■ Consigne ■
Écrivez la suite du texte sur la politique en Slovaquie, en repartant juste après sa dernière phrase.

■ Texte ■

Six partis de droite sont représentés au Parlement : trois partis de centre-droit (KDH, le plus important, Most-Hid et SDKU-DS), un parti ultra-libéral et eurosceptique (SaS), un parti populiste dit « des gens ordinaires et des personnalités indépendantes » (OL'aNO) et un parti formé de dissidents du KDH et du SaS (Nova Dohoda), qui ne compte toutefois pas assez de membres pour disposer d'un groupe parlementaire. Le parti de Vladimir Meciar n'est pas parvenu à entrer au Parlement, pas plus que la droite nationaliste, pour la première fois depuis l'indépendance.
Ces différentes formations souffrent d'une image marquée par des affaires de corruption et aussi de leurs divisions. Pour la première fois depuis les élections législatives de 2012, elles ont néanmoins réussi à s'unir pour déposer une motion de censure, rejetée fin septembre 2013, dénonçant le projet gouvernemental de contrôle de la fixation du prix du gaz 6 ( * ) .
Les partis de droite traditionnels sont concurrencés par des formations récentes mélangeant généralement discours populistes et forte présence médiatique.
Pour l'instant, aucun dirigeant capable de rassembler son camp n'est parvenu à émerger à droite. D'ailleurs, les partis de droite n'ont pas été en mesure, jusqu'à présent, de se mettre d'accord sur un candidat commun capable d'affronter Robert Fico à l'élection présidentielle.
3. La montée de l'extrême droite populiste ?
Les élections régionales de novembre 2013 ont vu la victoire inattendue du candidat d'extrême droite à la présidence de la région de Banska Bystrica , qui a suscité, en Slovaquie et au-delà en Europe, des débats inquiets sur la percée de discours populistes.
Rappelons qu'au début des années 1990, la Slovaquie avait conservé du régime communiste des structures administratives extrêmement centralisées. L'affirmation de l'échelon régional s'est faite en deux temps : en 1996, les services de l'État ont été déconcentrés au niveau de huit régions 7 ( * ) puis, en 2001, ces dernières ont été érigées en collectivités territoriales autonomes dotées de compétences importantes (enseignement secondaire, routes, hôpitaux, établissements pour personnes âgées, théâtres, musées, etc.). Ainsi l'échelon régional slovaque consiste-t-il, comme en France, en deux types de structures différentes, mais à périmètre identique : des circonscriptions administratives de l'État et des collectivités territoriales. La Slovaquie est aujourd'hui un État décentralisé.

■ Support d'étude ■
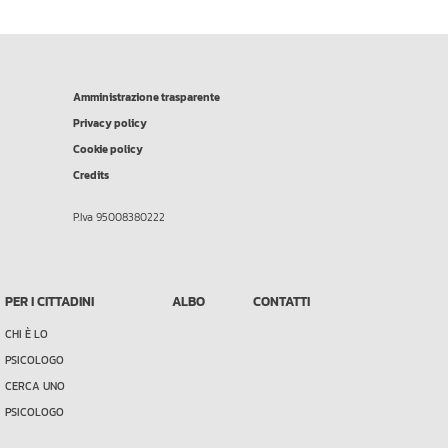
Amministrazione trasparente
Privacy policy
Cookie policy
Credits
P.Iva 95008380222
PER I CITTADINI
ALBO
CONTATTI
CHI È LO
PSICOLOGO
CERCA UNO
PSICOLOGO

* * *

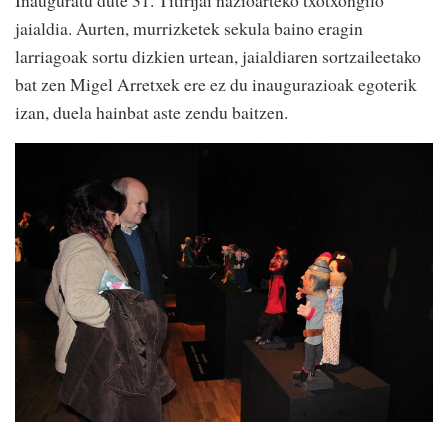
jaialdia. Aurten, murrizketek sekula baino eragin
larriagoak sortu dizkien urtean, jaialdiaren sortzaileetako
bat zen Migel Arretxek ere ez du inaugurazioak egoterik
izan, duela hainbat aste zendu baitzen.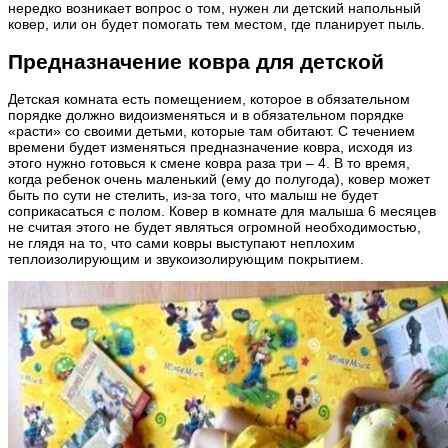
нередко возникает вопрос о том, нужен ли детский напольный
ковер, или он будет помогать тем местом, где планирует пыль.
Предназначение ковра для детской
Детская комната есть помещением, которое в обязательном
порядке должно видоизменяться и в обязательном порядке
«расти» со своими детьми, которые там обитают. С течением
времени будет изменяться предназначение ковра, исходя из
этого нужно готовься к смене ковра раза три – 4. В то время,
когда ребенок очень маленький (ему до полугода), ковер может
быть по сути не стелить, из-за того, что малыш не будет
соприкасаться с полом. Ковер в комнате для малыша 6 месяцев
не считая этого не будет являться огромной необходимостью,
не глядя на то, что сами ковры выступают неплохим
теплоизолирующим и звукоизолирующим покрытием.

...

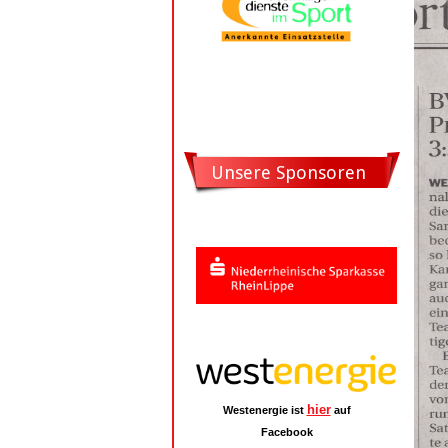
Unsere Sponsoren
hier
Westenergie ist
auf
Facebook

■ Votre réponse ■
Le premier tour des élections régionales a eu lieu le 9 novembre 2013 et le second le 23 novembre, avec un double scrutin : élection des présidents de région au scrutin uninominal majoritaire à deux tours et élection des 408 conseillers régionaux. Avant les élections, sept des huit régions étaient présidées par le SMER-SD, la région de Bratislava, la plus prospère 8 ( * ) , étant un bastion de la droite.
À l'issue du premier tour, le SMER-SD a obtenu trois présidences (Zilina, Trencin et Presov) et 27 conseillers régionaux supplémentaires. La droite est restée divisée, mais est assurée de conserver la présidence de la région capitale. Deux « surprises » ont marqué le premier tour : le candidat d'un parti d'extrême droite a devancé celui de la droite dans la région de Banska Bystrica et le candidat du parti magyarophone proche du Premier ministre hongrois, Viktor Orban, le SMK, a devancé celui de la droite dans la région de Trnava. Le taux de participation a été particulièrement faible (20,1 %). Le nombre des conseillers régionaux indépendants a sensiblement augmenté (de 55 à 73).
Au second tour, le SMER-SD a conservé trois présidences de région (Koice, Nitra et Trnava), la droite continuant donc à ne présider qu'une seule région. En revanche, il a perdu celle de la région de Banska Bystrica au profit du candidat d'extrême-droite, Marian Kotleba, connu pour ses propos anti-Roms et négationnistes et ses opinions pro-Tiso et europhobes, même si la campagne électorale l'avait conduit à des propos plus modérés. Cette élection a provoqué un choc parmi la classe politique et les médias. Elle était d'autant plus inattendue que ce candidat est passé de 21,3 % des voix au premier tour à 55,5 % au second, alors que son adversaire du SMER-SD avait failli être élu au premier tour. La très faible participation, soit 24 % dans la région de Banska Bystrica et 17 % au niveau national, a contribué à la victoire du candidat d'extrême droite. Parmi les facteurs explicatifs, les analystes ont avancé plusieurs hypothèses : la démobilisation de l'électorat, la mauvaise campagne du candidat du SMER-SD, l'absence de consigne de vote du candidat de droite à l'issue du premier tour, le vote protestataire, les difficultés économiques et sociales de la région, etc.
Alors que les autorités évoquaient régulièrement la montée de l'extrémisme politique, cette menace restait jusqu'alors essentiellement virtuelle. L'élection régionale de Banska Bystrica donne une réalité à ce discours.
Pour autant, la portée de cet événement est à relativiser . En effet, le nouveau président de la région est dépourvu à la fois de programme et de majorité, son parti politique n'ayant réussi à faire élire aucun conseiller régional. Ses pouvoirs et sa capacité d'action devraient donc être limités face à une majorité de conseillers régionaux appartenant au SMER-SD. Néanmoins, le fonctionnement de la région rendra nécessaire un modus vivendi entre l'assemblée régionale et son président, celui-ci pouvant s'ériger en victime de ses opposants en cas de blocage persistant.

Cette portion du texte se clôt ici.